En un mundo entonces dominado por los hombres, las cuatro agentes entrevistadas comenzaron a trabajar como mecanógrafas de bajo rango. Según contó Meredith, una de ellas, consiguió el «pase» porque su marido era oficial de operaciones y así podía apoyar su trabajo como «esposa de contrato». No obstante, el rango que tenía era el de secertaria, con un bajo salario, pero su buen ojo para la ropa de marca pronto se convirtió en una habilidad imprescindible para la agencia a la hora de detectar a agentes extranjeros encubiertos, recoge el «Daily Mail».

«Siempre he dicho que si alguna vez escribo un libro, me gustaría empezarlo con la frase: ''Podría identificarlos por sus calcetines"», explicó la mujer que, en el momento en que fue entrevistada, era subjefe de la División Europea de la CIA.
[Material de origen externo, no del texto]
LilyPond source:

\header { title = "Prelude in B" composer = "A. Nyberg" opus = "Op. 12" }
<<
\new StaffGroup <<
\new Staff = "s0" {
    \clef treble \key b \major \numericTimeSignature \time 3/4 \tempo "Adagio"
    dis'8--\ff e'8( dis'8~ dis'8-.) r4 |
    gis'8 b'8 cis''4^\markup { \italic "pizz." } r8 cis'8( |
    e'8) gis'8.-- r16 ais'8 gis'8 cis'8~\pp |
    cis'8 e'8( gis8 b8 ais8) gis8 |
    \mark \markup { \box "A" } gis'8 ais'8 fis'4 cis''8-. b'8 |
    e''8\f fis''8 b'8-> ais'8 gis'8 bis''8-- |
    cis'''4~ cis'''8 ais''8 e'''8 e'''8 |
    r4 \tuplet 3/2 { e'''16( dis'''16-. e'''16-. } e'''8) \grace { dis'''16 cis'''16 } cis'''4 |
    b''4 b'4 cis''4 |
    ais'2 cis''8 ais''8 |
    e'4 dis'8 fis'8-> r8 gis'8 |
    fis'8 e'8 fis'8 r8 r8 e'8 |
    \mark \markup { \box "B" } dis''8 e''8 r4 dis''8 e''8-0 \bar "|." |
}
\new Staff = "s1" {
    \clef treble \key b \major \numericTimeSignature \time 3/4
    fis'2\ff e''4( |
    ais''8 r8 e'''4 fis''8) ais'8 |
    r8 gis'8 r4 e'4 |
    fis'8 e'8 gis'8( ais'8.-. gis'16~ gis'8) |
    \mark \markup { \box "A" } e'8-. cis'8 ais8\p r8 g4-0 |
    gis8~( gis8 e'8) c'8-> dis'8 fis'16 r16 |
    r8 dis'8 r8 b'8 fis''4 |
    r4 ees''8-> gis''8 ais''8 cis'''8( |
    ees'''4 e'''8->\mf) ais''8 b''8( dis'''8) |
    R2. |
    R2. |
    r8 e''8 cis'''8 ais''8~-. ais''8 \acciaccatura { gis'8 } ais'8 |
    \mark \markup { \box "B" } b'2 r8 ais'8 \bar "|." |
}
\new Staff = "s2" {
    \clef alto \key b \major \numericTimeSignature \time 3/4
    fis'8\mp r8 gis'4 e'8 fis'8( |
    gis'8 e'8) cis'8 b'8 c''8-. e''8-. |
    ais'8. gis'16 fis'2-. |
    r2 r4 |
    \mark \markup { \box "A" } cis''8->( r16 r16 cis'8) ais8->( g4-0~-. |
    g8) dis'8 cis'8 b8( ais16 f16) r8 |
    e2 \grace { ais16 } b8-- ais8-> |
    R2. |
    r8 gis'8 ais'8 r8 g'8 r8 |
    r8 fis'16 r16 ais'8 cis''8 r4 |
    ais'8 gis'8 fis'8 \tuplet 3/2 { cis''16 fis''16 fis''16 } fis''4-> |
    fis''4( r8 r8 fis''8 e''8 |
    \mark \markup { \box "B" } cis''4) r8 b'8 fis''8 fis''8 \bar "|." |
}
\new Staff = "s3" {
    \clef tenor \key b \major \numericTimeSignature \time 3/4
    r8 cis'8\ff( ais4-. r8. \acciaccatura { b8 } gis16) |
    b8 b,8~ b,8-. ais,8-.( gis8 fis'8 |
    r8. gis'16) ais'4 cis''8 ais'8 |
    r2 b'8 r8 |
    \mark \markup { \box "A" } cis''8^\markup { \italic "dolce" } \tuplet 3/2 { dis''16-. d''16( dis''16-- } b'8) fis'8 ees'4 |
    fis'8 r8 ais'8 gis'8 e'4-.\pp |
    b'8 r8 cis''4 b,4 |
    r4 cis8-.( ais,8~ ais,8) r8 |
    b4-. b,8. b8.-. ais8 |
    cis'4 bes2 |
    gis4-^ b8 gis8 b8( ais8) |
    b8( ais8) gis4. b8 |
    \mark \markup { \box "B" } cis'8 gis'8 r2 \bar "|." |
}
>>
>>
Otro de los testimonios que reproduce el medio es el de Carla. En una ocasión consiguió detener un ataque contra una embajada gracias a, simplemente, ser infravalorada por ser mujer por un agente enemigo. Él pensaba que ella «no era demasiado lista», una apariencia que Carla explotó en algunas ocasiones para conseguir información.

«"Oh, ¿podemos hablar?". Me decía: "Me encanta hablar contigo porque no eres demasiado brillante», contó Carla de aquella misión. Pero hace ocho años, cuando se jubiló, era Jefe Adjunto de la División de África de la CIA.

Aunque en la década de los 70 las mujeres eran consideradas por la CIA como «limitadas en su potencial operativo», según recoge una memoria, lo cierto es que los cambios en el panorana laboral en general y la conquista de mejores puestos de trabajo acabó contagiándose dentro de la organización de inteligencia.